Originally operated as a television station devoted to programming regarding culture, Türkel TV, or TTV, was converted into a news-oriented channel in early 2012. At the time, the broadcasts of TTV only reached seventeen districts in northwestern Azerbaijan. It also broadcast in some parts of neighboring Georgia. Its signals were later expanded to cover thirty districts in total. TTV was one of the six regional television stations in Azerbaijan to form Region TV on 10 May 2014. On 10 April 2015, the National Television and Radio Council granted TTV a six-year license to broadcast via satellite, allowing the station to commence satellite broadcasts on the same day. TTV was rebranded as ARB 24 on 19 September 2016.
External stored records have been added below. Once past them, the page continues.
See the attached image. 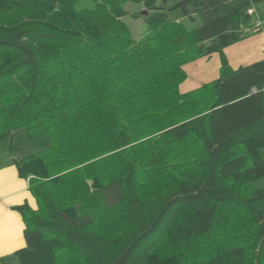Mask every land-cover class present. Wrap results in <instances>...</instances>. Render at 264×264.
<instances>
[{
    "label": "trees",
    "instance_id": "obj_1",
    "mask_svg": "<svg viewBox=\"0 0 264 264\" xmlns=\"http://www.w3.org/2000/svg\"><path fill=\"white\" fill-rule=\"evenodd\" d=\"M159 1L0 0V141L50 137L11 160L36 201L19 264H264V59L223 54L264 0ZM125 2L151 12L139 39Z\"/></svg>",
    "mask_w": 264,
    "mask_h": 264
},
{
    "label": "rangeland",
    "instance_id": "obj_2",
    "mask_svg": "<svg viewBox=\"0 0 264 264\" xmlns=\"http://www.w3.org/2000/svg\"><path fill=\"white\" fill-rule=\"evenodd\" d=\"M95 1L96 0H77L76 8H90ZM167 4L170 6L172 0ZM156 5H160L159 0H157ZM123 8L127 12V15L122 18L123 22L129 28L134 39L141 38L146 32L145 20L151 12L145 10L141 3L125 2ZM253 12L257 13V17L262 16L264 18V1L255 4V7L251 10V13ZM180 21L185 24L188 30L194 29L200 25L198 19L191 21L187 18H181ZM249 31L247 30L249 34L245 39L237 42H241L239 45H235L237 44L235 43L223 50V54L231 68L264 59V45L257 49L254 45L246 43V41L252 40L255 34L262 35V30L251 26ZM241 46L246 48H242ZM245 52L246 56L243 55ZM219 67L220 56L218 53L212 54L209 57L197 58L187 63L183 66L186 77L179 85V91H189L199 87L203 83L216 79L219 77ZM49 145L50 137L48 134L30 139L24 133H18L11 140L5 139L0 141V162L4 157H9L11 160L23 159L31 154L38 153L46 147H49ZM261 155L264 158V148L261 149ZM259 182L258 180L253 182V187H257L260 184Z\"/></svg>",
    "mask_w": 264,
    "mask_h": 264
},
{
    "label": "crops",
    "instance_id": "obj_3",
    "mask_svg": "<svg viewBox=\"0 0 264 264\" xmlns=\"http://www.w3.org/2000/svg\"><path fill=\"white\" fill-rule=\"evenodd\" d=\"M246 43L260 48L264 45V31L262 35L255 34ZM243 55L246 56V52ZM258 181L260 184L256 188H264V177ZM24 202L31 208L36 207V201L28 190L27 180L20 178L11 159L4 157L0 162V264H19L14 252L25 246L24 224L20 214L13 208Z\"/></svg>",
    "mask_w": 264,
    "mask_h": 264
},
{
    "label": "built area",
    "instance_id": "obj_4",
    "mask_svg": "<svg viewBox=\"0 0 264 264\" xmlns=\"http://www.w3.org/2000/svg\"><path fill=\"white\" fill-rule=\"evenodd\" d=\"M251 12V11H250Z\"/></svg>",
    "mask_w": 264,
    "mask_h": 264
}]
</instances>
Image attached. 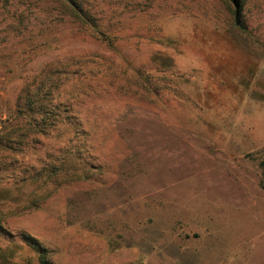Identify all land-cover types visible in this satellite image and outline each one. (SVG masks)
Instances as JSON below:
<instances>
[{
    "label": "rangeland",
    "instance_id": "1",
    "mask_svg": "<svg viewBox=\"0 0 264 264\" xmlns=\"http://www.w3.org/2000/svg\"><path fill=\"white\" fill-rule=\"evenodd\" d=\"M73 1L0 0V264H264V0Z\"/></svg>",
    "mask_w": 264,
    "mask_h": 264
},
{
    "label": "trees",
    "instance_id": "2",
    "mask_svg": "<svg viewBox=\"0 0 264 264\" xmlns=\"http://www.w3.org/2000/svg\"><path fill=\"white\" fill-rule=\"evenodd\" d=\"M65 2L71 6V8L74 6V9L72 10L73 13H80L81 12V18L83 20V22H87L88 21V16L86 15V13H84V11L81 10H76V6H75V2L73 0H65ZM230 2L235 5L236 7L238 6V0H230ZM78 11V12H77ZM234 23L235 26L243 32H246V27L244 25V23L241 20L240 17V12L239 9L237 8L234 11ZM94 27V31L95 33L99 36L102 37L103 34L101 33L99 27L97 26H93ZM111 43V41H109ZM43 106H36L34 111L35 116L37 115H42L40 120H37L36 118H34L35 116H33V118H31L29 120V125L32 126L33 128H36L37 126H39L40 124L42 125H46V120H47V116L45 115V112L43 111ZM37 109V110H36ZM32 111V110H31ZM42 111V112H41ZM51 125H55L54 123H51ZM263 171V177H264V167L262 169ZM24 241L31 246L38 254H39V264H50L48 262L47 256H48V251L42 247L38 242H36V240H34L33 238L29 237V236H24Z\"/></svg>",
    "mask_w": 264,
    "mask_h": 264
}]
</instances>
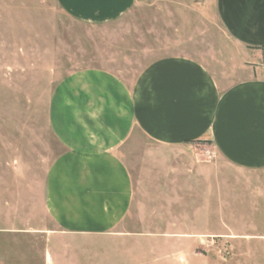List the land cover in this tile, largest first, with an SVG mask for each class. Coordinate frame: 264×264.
<instances>
[{
	"label": "rangeland",
	"instance_id": "rangeland-1",
	"mask_svg": "<svg viewBox=\"0 0 264 264\" xmlns=\"http://www.w3.org/2000/svg\"><path fill=\"white\" fill-rule=\"evenodd\" d=\"M236 50L214 0H138L101 25L74 20L55 0H0V264H264V169L231 166L209 143L167 150L136 132L123 160L136 184L152 168L153 200L144 220L137 215L125 227L146 235L79 238L67 241L75 251L61 252L59 242L49 244L54 226L43 210L47 169L63 152L49 106L65 78L99 69L132 83L163 56L210 65L215 53L231 59ZM158 164L177 169L170 175L178 179V203L161 200ZM49 256L72 263L46 262Z\"/></svg>",
	"mask_w": 264,
	"mask_h": 264
},
{
	"label": "crops",
	"instance_id": "crops-1",
	"mask_svg": "<svg viewBox=\"0 0 264 264\" xmlns=\"http://www.w3.org/2000/svg\"><path fill=\"white\" fill-rule=\"evenodd\" d=\"M55 1L74 20L101 25L127 14L138 0ZM214 6L237 49L232 61L220 52L210 65L185 55L163 56L146 64L132 83L87 69L55 87L50 128L63 152L47 169L43 210L54 226L49 244L59 242L58 251H75L67 241L79 238L124 242L147 234L125 227L137 215L144 220L153 200L152 168L143 169L136 184L123 160L137 131L167 150L209 143L231 166L264 169V0H214ZM144 155L151 162V151ZM158 167L165 182L161 200L178 203V179L170 175L177 169Z\"/></svg>",
	"mask_w": 264,
	"mask_h": 264
}]
</instances>
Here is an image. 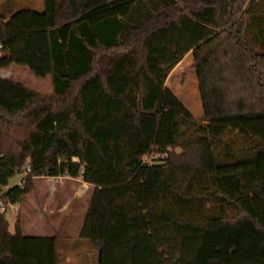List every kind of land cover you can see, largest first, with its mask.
<instances>
[{
  "label": "trees",
  "instance_id": "1",
  "mask_svg": "<svg viewBox=\"0 0 264 264\" xmlns=\"http://www.w3.org/2000/svg\"><path fill=\"white\" fill-rule=\"evenodd\" d=\"M16 1L0 67L54 92L0 76V199L80 177L97 264H264V0ZM190 52L204 122L167 84ZM10 224L1 209L0 264H61L60 234Z\"/></svg>",
  "mask_w": 264,
  "mask_h": 264
},
{
  "label": "rangeland",
  "instance_id": "2",
  "mask_svg": "<svg viewBox=\"0 0 264 264\" xmlns=\"http://www.w3.org/2000/svg\"><path fill=\"white\" fill-rule=\"evenodd\" d=\"M17 2L19 7L30 6L38 10L44 8L43 0ZM2 71L7 78L19 81L44 95H52L54 92L51 75L40 78L31 70L16 64L5 67ZM167 84L197 120L204 122L202 96L192 52L177 64L168 77ZM233 135L236 136L237 132ZM230 137L234 138L232 135ZM155 155L152 153L146 157L150 159ZM24 175L25 168L18 170L3 188L23 182ZM77 178H69L67 175L35 176L32 189L24 194L23 199L7 204L6 215L10 219L11 230L14 229L15 222L20 220L22 228L28 233L60 234L64 239L60 243V253L65 257L61 264H97V248L85 239H76L93 189L92 185ZM67 255H70L68 261Z\"/></svg>",
  "mask_w": 264,
  "mask_h": 264
},
{
  "label": "crops",
  "instance_id": "3",
  "mask_svg": "<svg viewBox=\"0 0 264 264\" xmlns=\"http://www.w3.org/2000/svg\"><path fill=\"white\" fill-rule=\"evenodd\" d=\"M17 2V1H16ZM17 4H18V2H17ZM3 70V68H0V76H3V77H6V75H4V73H2V72H4V71H2ZM77 179H79V180H82V179H80V178H77ZM84 183H87V184H89L87 181H85V180H82ZM69 257H70V255H67V257H66V260L68 261V259H69ZM63 258H65L64 256H62V259H61V262L63 261Z\"/></svg>",
  "mask_w": 264,
  "mask_h": 264
},
{
  "label": "built area",
  "instance_id": "4",
  "mask_svg": "<svg viewBox=\"0 0 264 264\" xmlns=\"http://www.w3.org/2000/svg\"><path fill=\"white\" fill-rule=\"evenodd\" d=\"M1 209H7V204L4 202L2 198L0 199V210Z\"/></svg>",
  "mask_w": 264,
  "mask_h": 264
}]
</instances>
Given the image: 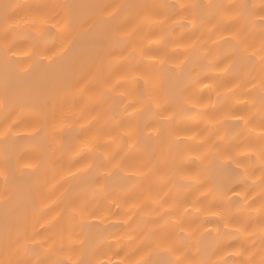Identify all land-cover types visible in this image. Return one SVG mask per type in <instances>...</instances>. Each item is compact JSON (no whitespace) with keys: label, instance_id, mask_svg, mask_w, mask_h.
I'll return each instance as SVG.
<instances>
[{"label":"snow or ice","instance_id":"1","mask_svg":"<svg viewBox=\"0 0 264 264\" xmlns=\"http://www.w3.org/2000/svg\"><path fill=\"white\" fill-rule=\"evenodd\" d=\"M112 7L49 3L48 0L0 2V82L3 86L0 110L5 114V127L0 131V141L4 144V162L0 168L4 197L0 264H229L226 257L230 256L243 257L232 264H264V115L258 123L254 114L245 116L238 110L221 115L215 104L204 102L202 95L195 96L188 88H180L174 95L165 93L159 86V75L165 65L173 61V55L164 52L158 57L152 48L145 49L133 40L152 29L177 26L184 29L190 24L195 31L212 23V32L216 36L214 43L230 46L233 57L222 71H231L234 66L249 69V78L233 85L230 91L235 94V90L243 89L246 96L254 98V104L258 98L264 111V0L259 4L245 0L240 3L117 5L115 7L120 10H137L132 18L133 26L127 31L123 30V25L107 26L116 15L109 12ZM90 25L97 27L95 35L89 36ZM129 44L132 47L129 56L138 54L142 59L153 61L147 66L153 69L152 72L145 71V66L140 63L121 72L123 65L109 59L115 54L111 49L119 46L122 59L127 60L124 53ZM194 45L195 41L184 45L185 51ZM209 63L211 67L219 68L223 61ZM105 64L110 72L108 77L102 78L99 69ZM257 67L259 71L253 75ZM214 78L205 75L192 87L202 86L201 92L204 89L211 91L210 83L205 81ZM96 82L100 84L99 88L95 87ZM113 92H119L124 98L121 100L123 107L118 112L108 113L107 119L112 121V131L119 136L125 156L118 160L119 153H109L104 157L107 164L116 169L105 179L119 172L123 173L120 179L126 183L111 189L101 185L94 195L103 194L109 199L118 190L129 201V207L135 209L123 221L130 230L127 233L129 243L123 245L118 240L114 251V245L105 244L107 237L99 224L86 221L89 216H97V211L100 213L98 219H106L110 209L89 211L86 200L72 197L71 188L65 190L67 203L63 211L72 222L78 220L81 232L90 236L88 246L79 234H69L67 245L63 231L51 242L48 238L40 240L38 232L33 231L30 235L26 205L20 200V193L26 192L31 198V190L17 183L21 177L16 172L19 170L22 176L25 170L37 169L40 158L37 163L28 161L26 157L33 152L19 154L12 151L10 142L20 139L39 141L46 150L55 152L63 148V144L57 142V136L59 134L62 141L67 116L72 114L74 122L80 124L95 110L97 97ZM198 108L204 110L202 115L216 109L218 118L214 127L217 130L213 135L220 143L213 140L208 144L201 139L212 120L202 128L185 133L183 139L172 128L177 110L190 113ZM16 109H27L32 113L31 131L27 137L15 134V122L8 124ZM144 113L159 118L156 136L167 133L170 149L172 146L175 149L170 152L171 162L178 172H182L177 163L182 155L181 146L187 141L199 142L198 146L203 150L197 157L201 171L182 174L180 179V186L189 190V194L200 191L201 196L192 202H188L187 197H173L171 193L161 197L160 192L169 181L160 174L152 156L141 158L137 155L141 132L152 125L142 124L139 119L135 124L132 121ZM123 116L127 119H122ZM96 120V116L88 120L82 129V137L71 149L79 157L78 163L95 154L100 147V132L92 131ZM230 121H235L234 126L247 133L242 151L236 150L239 146L234 147L226 136H220L219 128ZM245 160L248 164L241 168ZM92 168L93 164L89 162L80 170ZM69 173L72 174L70 169ZM201 197L205 201L211 198V206L202 208ZM111 202L120 206L119 200L112 199ZM206 213H212L215 219L200 220ZM137 217H140L139 222ZM234 236L243 237L239 247L229 242ZM257 244L260 247L254 252ZM218 254L219 258H214ZM32 255H43L44 259L33 260ZM113 256L119 259L114 261Z\"/></svg>","mask_w":264,"mask_h":264},{"label":"bare ground","instance_id":"2","mask_svg":"<svg viewBox=\"0 0 264 264\" xmlns=\"http://www.w3.org/2000/svg\"><path fill=\"white\" fill-rule=\"evenodd\" d=\"M5 2V0H0ZM11 3H25L27 0H6ZM49 3H72V4H86V5H112L109 8V12H113L114 19L109 20L108 27H120L124 26L125 31L133 26L132 18L136 15L135 9H117V5H134V4H170V3H240L245 0H48ZM248 3L259 4L260 0H246ZM107 16V14H105ZM127 21V22H126ZM89 36L95 35L97 27L95 25L89 26ZM213 24L208 23L202 28L192 30V26L189 24L186 28L182 29L179 26L174 29H152L151 32L141 33L133 38L135 43H141L145 49L152 48L153 53L156 56H161L164 52L169 55H173V61L165 65L164 70L159 75V86L167 94L174 95L180 88H188L191 90V94L195 96H203L204 102L211 101L212 104L220 109V114L224 112L238 110L245 116L254 114L256 117V123L259 122L261 115H264V111L261 110L260 102L255 99L253 103L252 96H246L243 89L235 90L233 94L230 89L233 85L243 82L249 78V69L234 66L231 71L224 72L229 66L230 61L233 59L231 55V49L228 45L220 43H214L216 40L215 34L212 32ZM211 35V39L208 37ZM195 41V45L192 49L185 51L184 45L192 44ZM158 42V43H157ZM179 42V44L177 43ZM128 51L124 53V56H128L127 60L122 59L120 55V47H114L111 50L115 53L109 59L116 64H122L121 72L127 71L131 66L140 63L145 66V71L152 72L153 69L147 66L152 64L150 59H142L138 54L129 53L132 51L131 44L128 46ZM175 54V55H174ZM223 61V63H220ZM183 62V63H181ZM211 64L220 63L219 68L211 67ZM174 65H180V67H174ZM172 69V71H169ZM102 78L108 77L110 68L107 64L103 65L99 69ZM259 71L258 67L253 71V75ZM205 75L215 77L210 81L211 91L204 89L201 92L202 86L192 87L197 79H203ZM114 80V78H113ZM143 83V82H141ZM95 87L99 88L100 84L95 83ZM217 92L220 93L217 96ZM3 95V86L0 82V96ZM124 98L120 96L119 92H113L105 96L97 97L94 103L95 110L92 112L86 120L80 124H76L73 119V115L69 114L66 118L64 125L65 132L61 141L60 136H57V142L63 144V148L52 152L50 149H45L44 145L39 141H32L28 139L14 140L10 142V150L19 154H23L25 151H32L33 155L26 157V159L32 163H37V158H40L39 166L37 169L25 170L23 175L17 170L16 175L20 176V180L17 182L26 189L31 190V198L27 196L26 192L20 193V200L24 201L29 218V234L33 231L40 234L39 239L44 240L48 238H55L61 231L65 234V244L69 243L67 236L80 235L85 239V246L87 247L90 242V236L87 232L82 233L79 227V221L72 222L66 211H63L67 200L65 198V190L71 188L72 197H79V200H86L89 211L108 208L110 213L108 218L101 219L99 211L97 216H89L86 223L99 224L100 230H103L107 239L105 244L114 245L115 250L116 242L119 240L121 244L127 245L129 243L127 233L130 231L125 227L123 221L130 217L135 209L129 207V201L123 198L120 191L112 193L109 199H105L103 194H96L94 192L101 186L107 185L110 189L121 186L126 182L120 179L123 173L117 172L109 179H105L109 172H116L111 165L107 164L104 157L109 153H119L117 159L125 156V152L121 151V142L116 132L112 131V121L107 119V114L110 112H118L123 107L121 100ZM126 102V101H125ZM131 112V109L129 110ZM204 110L198 108L190 113H185L177 110L175 118L172 122V128L180 138H184L185 133L195 131L196 128H202L209 120H212L211 124H208V131L204 133L201 138L203 141L211 144L213 140L217 143L221 141L213 133L217 130L214 127L215 119L218 118L216 109L209 110L207 115H202ZM4 112L0 110V131L5 127L4 125ZM96 116L95 127L93 132H100V147L95 154H90L85 160L77 162L79 157L76 152L71 149L76 145L78 138L83 135L82 129L88 123V120ZM127 119V116L121 117ZM136 119H139L142 124H151L150 128H143L141 132V144L136 153L141 158H147L152 156L154 163L159 168L160 174L165 177L167 185L160 192L161 197H167L169 193L173 197L183 199L187 197L188 202H192L196 197H200V191H192L189 194V190H185L180 186L181 175L188 174L189 172L201 171L202 165L197 159L198 156L203 154V150L199 148V142L192 140L187 141L182 148V155L180 160L177 161L182 172L177 171V167L171 162L170 152H174V146L169 145V137L167 133L161 134L158 138L156 136L157 120L158 117L152 113H144L142 116L136 117L132 123L135 124ZM15 122L17 127L15 128V134L21 137H27L31 131L32 113L30 110L16 109L8 120V124L11 125ZM235 121L227 122L223 127L219 128L220 136H226L229 143L234 147L239 146L236 150L242 151L246 146L247 133L241 132L239 128L234 125ZM242 127V125H241ZM253 135H256L254 133ZM151 137V139H148ZM115 139V142H113ZM126 147V146H125ZM78 151V149H77ZM46 153V154H45ZM211 157V154H209ZM4 162V144L0 141V168L3 167ZM91 162L93 168L89 170H80L84 168V164ZM207 163V162H206ZM248 161H244L241 168L247 166ZM71 170V175L69 173ZM259 176V172L256 173ZM112 199L119 200L120 206L117 207L115 203H112ZM202 208H208L211 206V198L205 201L201 197ZM4 197H3V181L0 180V231L4 225ZM79 203V201H78ZM127 213V215H125ZM195 216V214H194ZM145 219H152L154 217H144ZM140 217H137L139 222ZM214 220L215 217L212 213H206L200 217V220ZM200 221H196L199 223ZM195 226V225H194ZM152 227L151 224L148 225ZM207 227H214V225H208ZM206 230V229H205ZM243 237L234 236L229 238V242H234V247H239ZM59 246V242H57ZM259 244H257L254 252L258 251ZM108 254V250L105 249V255ZM226 255V254H225ZM3 258L2 247H0V259ZM33 260L44 259L43 255L39 257L32 255ZM219 258V254L217 257ZM229 260V264L233 261H239L243 257L230 256L226 257ZM119 259L113 256V260ZM257 259L259 257L257 256Z\"/></svg>","mask_w":264,"mask_h":264}]
</instances>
A competition was held by the National Television and Radio Council on 16 November 2017 seeking the launch of a new nationwide news-oriented television channel. Three companies, Baku Art Lab LLC, Media Master LLC, and Türkel TV LLC were the participants of the competition, which ended on 16 December. Eventually, Türkel TV LLC, which operates ARB 24, was announced as the winner, subsequently being given a perpetual license to broadcast terrestrially as a national news television channel. The channel would continue operating as ARB 24 and its administrative headquarters would be in Baku.

In preparation for the launch of ARB 24 as a full-fledged specialized national news channel, the channel temporarily went off air on 24 September 2018. It later resumed broadcasts on 8 October with all equipment being moved to Baku from Tovuz. ARB 24 was officially launched as a national news television channel on 27 November 2018 in the DVB-T standard in full high-definition format through the Baku TV Tower. Later on 27 December 2018, the National Television and Radio Council decided to terminate the license given to Türkel TV LLC for regional broadcasting and formalize it utilizing the "ARB 24" name.

In February 2020, ARB 24 signed a cooperation agreement with German public broadcaster Deutsche Welle, allowing the channel to broadcast DW's Tomorrow Today, Global3000, and Reporter. The channel later signed a cooperation agreement with the Baku State University on 29 April 2022, with the "ARB 24 NewsLab" being subsequently organized. ARB 24 signed a memorandum of cooperation with Kyrgyz television channel Ala-Too 24 at the Shusha Global Media Forum on 22 July 2023.

== Programming ==
ARB 24 broadcasts news and current affairs programming all day. Its notable programs include İşgüzar səhər, İş vaxtı, Nə baş verir, Gündəm, Oyundankənar, Peşəkar müsahibə, Həftəyə baxış, Gələcəyin peşəsi, and Kreativ sənaye, in addition to its main news program Xəbərlər.

In addition, in cooperation with distribution companies, Bloomberg's "The Rubenstein Show: Peer to Peer" project and various documentaries on global topics are presented.